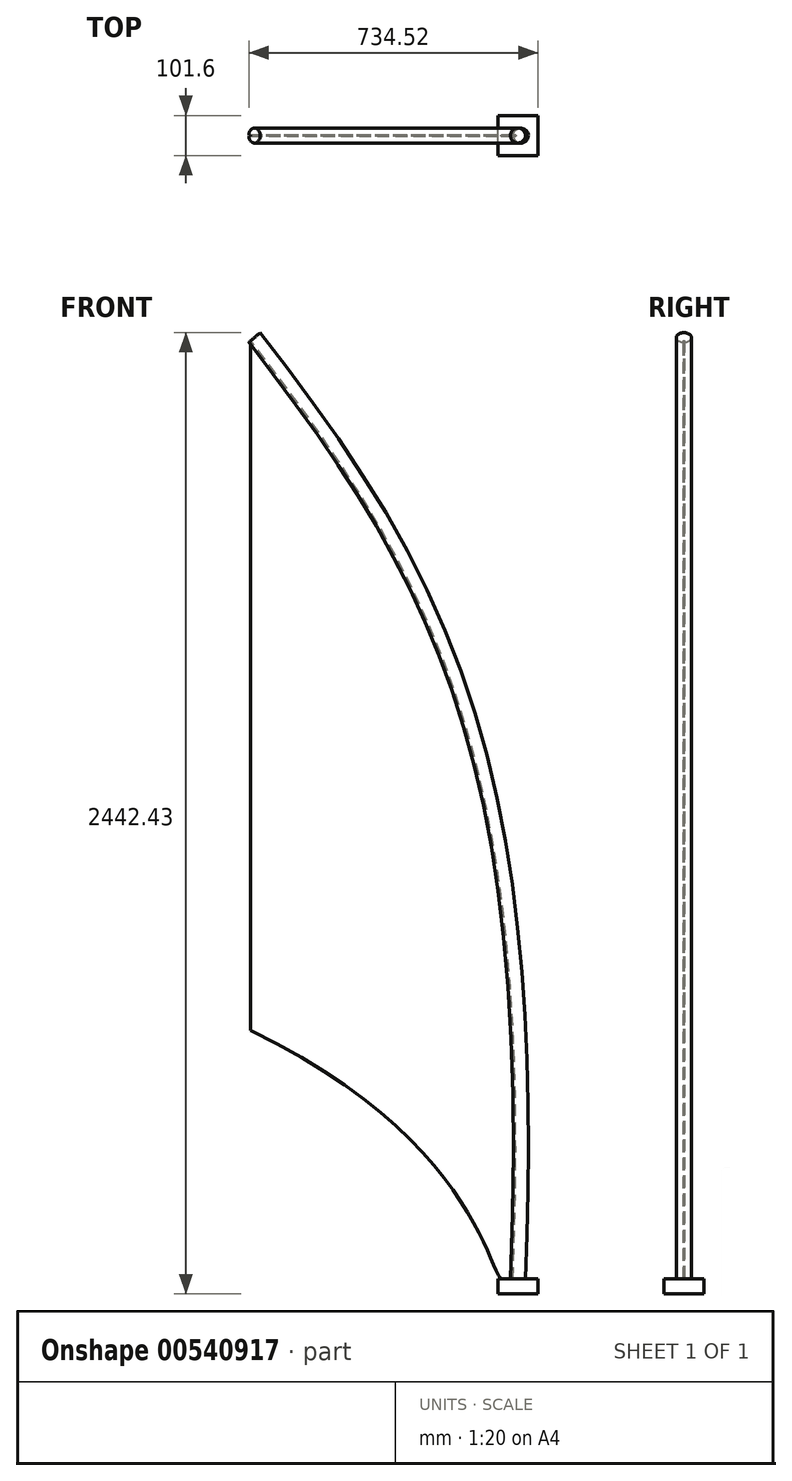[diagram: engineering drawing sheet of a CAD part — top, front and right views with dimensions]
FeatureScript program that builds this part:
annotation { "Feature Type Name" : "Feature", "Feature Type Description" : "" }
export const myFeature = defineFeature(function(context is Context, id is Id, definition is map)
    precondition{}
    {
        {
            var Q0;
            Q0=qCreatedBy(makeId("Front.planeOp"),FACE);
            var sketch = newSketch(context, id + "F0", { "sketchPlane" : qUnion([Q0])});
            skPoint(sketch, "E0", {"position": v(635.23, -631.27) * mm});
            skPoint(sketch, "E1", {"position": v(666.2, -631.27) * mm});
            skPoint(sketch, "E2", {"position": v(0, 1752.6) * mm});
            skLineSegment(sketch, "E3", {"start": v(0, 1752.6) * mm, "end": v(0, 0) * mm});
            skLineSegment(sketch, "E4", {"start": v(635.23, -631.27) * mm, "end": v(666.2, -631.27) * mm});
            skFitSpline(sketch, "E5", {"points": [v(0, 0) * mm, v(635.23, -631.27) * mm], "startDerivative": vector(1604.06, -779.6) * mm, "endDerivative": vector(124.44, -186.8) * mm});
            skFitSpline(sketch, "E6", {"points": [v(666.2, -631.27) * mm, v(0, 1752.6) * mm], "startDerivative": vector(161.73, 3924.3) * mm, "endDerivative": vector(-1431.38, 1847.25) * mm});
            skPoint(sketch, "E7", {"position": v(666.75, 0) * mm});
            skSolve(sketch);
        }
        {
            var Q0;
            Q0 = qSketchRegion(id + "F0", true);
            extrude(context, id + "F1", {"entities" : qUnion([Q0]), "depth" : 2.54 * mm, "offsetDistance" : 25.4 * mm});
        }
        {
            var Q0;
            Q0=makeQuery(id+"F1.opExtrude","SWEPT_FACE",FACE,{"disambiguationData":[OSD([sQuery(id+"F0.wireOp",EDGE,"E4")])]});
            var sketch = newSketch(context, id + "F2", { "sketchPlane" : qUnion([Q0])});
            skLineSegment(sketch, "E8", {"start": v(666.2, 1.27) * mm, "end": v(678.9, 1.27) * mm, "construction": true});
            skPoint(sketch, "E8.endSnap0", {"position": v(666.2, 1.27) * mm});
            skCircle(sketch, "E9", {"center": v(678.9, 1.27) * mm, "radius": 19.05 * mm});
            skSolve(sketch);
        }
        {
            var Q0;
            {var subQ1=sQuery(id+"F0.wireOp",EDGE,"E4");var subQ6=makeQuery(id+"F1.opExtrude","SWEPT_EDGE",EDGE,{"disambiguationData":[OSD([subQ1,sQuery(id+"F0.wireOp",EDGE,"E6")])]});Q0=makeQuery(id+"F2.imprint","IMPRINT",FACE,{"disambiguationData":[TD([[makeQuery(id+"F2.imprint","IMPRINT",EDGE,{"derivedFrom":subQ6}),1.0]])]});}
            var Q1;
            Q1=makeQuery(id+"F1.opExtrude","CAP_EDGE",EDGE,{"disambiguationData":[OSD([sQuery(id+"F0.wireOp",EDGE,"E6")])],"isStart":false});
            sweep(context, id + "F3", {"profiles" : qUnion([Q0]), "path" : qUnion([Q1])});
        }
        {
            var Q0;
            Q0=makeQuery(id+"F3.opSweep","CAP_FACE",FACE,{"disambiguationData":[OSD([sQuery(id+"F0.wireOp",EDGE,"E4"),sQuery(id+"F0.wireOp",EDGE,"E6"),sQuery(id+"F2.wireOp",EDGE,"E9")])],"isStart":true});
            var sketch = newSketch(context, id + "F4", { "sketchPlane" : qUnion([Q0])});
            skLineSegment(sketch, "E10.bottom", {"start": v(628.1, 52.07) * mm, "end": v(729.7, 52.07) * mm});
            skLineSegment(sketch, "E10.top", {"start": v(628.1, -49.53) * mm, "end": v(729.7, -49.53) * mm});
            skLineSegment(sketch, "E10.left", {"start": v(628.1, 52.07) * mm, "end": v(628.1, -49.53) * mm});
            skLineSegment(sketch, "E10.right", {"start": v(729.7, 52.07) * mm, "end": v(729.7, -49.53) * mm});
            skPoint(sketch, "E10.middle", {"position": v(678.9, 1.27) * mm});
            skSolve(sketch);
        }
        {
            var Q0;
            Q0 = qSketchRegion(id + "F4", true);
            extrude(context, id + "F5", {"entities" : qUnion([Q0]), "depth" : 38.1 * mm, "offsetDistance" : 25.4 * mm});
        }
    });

━━━━━━━━━━

◆ Aim of the exercise ◆
Locate every line in the listing above that contains the string "depth" and copy each one out.

◆ Exercise result ◆
            extrude(context, id + "F1", {"entities" : qUnion([Q0]), "depth" : 2.54 * mm, "offsetDistance" : 25.4 * mm});
            extrude(context, id + "F5", {"entities" : qUnion([Q0]), "depth" : 38.1 * mm, "offsetDistance" : 25.4 * mm});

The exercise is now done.